*The problem*. Tally the lines below that include "root" and give only the total.

Dataset entries:
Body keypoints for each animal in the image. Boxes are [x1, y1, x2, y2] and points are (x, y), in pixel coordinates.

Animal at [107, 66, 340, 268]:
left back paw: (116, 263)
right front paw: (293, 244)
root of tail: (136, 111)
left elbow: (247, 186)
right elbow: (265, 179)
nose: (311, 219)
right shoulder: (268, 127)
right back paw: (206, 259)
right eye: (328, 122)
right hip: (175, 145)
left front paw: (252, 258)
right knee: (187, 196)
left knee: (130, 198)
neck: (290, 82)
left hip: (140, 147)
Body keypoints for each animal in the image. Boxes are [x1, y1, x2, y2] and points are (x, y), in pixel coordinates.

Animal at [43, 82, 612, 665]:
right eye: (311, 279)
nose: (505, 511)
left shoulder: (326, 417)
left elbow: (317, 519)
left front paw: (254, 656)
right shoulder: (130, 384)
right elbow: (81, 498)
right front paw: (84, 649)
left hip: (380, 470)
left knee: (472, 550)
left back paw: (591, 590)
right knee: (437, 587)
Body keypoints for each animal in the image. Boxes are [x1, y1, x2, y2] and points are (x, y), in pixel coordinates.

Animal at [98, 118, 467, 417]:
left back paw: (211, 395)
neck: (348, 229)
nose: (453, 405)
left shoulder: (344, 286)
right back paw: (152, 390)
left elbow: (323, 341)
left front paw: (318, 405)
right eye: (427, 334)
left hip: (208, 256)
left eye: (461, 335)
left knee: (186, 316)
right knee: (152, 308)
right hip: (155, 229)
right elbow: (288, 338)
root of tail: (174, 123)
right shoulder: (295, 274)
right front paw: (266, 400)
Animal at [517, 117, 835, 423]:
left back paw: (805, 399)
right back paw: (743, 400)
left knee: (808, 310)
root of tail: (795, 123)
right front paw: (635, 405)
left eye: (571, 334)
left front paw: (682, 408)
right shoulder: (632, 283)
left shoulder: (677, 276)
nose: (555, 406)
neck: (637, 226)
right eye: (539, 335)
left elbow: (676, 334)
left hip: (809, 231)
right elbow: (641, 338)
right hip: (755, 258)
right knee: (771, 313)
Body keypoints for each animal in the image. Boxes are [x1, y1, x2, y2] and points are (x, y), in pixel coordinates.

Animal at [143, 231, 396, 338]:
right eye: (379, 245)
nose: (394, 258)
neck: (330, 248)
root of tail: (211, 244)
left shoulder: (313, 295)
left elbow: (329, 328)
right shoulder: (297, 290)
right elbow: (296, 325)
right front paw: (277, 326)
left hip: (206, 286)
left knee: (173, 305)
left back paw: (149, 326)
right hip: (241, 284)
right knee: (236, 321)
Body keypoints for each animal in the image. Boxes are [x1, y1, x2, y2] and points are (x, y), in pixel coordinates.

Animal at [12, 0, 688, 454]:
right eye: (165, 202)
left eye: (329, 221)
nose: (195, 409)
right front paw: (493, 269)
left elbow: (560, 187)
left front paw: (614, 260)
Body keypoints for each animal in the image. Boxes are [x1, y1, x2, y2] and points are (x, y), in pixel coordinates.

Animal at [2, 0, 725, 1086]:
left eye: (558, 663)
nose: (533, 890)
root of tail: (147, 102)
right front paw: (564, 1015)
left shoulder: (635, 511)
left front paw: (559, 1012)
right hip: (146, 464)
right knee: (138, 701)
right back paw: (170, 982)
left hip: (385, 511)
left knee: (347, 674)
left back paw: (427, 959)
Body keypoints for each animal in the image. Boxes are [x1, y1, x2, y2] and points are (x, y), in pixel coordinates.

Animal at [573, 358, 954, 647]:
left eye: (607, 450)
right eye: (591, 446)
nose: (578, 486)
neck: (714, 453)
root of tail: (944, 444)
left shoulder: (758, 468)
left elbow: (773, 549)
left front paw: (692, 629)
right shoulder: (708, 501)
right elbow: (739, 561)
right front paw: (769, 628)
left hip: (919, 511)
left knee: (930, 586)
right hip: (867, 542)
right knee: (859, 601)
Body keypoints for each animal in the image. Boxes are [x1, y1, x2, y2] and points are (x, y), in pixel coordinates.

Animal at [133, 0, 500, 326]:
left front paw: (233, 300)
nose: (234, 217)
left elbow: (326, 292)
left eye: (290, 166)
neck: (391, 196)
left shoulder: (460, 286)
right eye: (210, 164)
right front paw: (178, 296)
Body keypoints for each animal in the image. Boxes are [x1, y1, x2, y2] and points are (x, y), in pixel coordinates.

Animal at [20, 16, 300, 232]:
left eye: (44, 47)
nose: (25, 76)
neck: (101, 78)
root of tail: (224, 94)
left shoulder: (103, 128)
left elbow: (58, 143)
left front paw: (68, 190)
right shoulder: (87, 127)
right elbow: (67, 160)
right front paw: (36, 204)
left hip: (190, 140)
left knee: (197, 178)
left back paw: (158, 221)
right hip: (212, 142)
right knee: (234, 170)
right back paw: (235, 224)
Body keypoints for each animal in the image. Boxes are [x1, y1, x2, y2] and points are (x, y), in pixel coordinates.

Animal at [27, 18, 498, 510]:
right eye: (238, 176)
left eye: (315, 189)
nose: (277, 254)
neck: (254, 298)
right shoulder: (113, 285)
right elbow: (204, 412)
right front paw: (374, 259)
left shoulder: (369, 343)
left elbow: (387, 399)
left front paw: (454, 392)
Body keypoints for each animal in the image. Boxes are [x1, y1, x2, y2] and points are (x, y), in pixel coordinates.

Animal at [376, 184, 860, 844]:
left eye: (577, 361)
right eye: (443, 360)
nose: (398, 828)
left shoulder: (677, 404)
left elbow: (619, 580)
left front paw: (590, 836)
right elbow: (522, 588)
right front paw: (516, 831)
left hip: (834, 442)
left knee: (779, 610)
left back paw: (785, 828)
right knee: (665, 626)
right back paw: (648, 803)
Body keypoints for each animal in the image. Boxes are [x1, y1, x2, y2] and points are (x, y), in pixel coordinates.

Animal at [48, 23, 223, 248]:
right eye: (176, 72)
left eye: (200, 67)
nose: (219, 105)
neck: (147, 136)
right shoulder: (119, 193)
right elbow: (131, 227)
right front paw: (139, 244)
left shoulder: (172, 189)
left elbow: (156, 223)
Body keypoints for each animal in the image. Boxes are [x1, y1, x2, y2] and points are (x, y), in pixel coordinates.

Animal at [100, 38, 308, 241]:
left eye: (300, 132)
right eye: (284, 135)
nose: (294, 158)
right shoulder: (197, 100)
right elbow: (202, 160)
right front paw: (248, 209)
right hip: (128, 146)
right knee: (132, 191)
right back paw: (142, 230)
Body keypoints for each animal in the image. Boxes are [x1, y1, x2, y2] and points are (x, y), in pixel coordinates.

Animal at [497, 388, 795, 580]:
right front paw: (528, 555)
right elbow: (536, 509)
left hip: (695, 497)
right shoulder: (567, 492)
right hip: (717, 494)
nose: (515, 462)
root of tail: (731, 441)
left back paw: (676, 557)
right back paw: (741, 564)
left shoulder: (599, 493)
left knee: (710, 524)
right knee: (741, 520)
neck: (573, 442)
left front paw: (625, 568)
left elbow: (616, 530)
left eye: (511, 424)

*Written response*. 8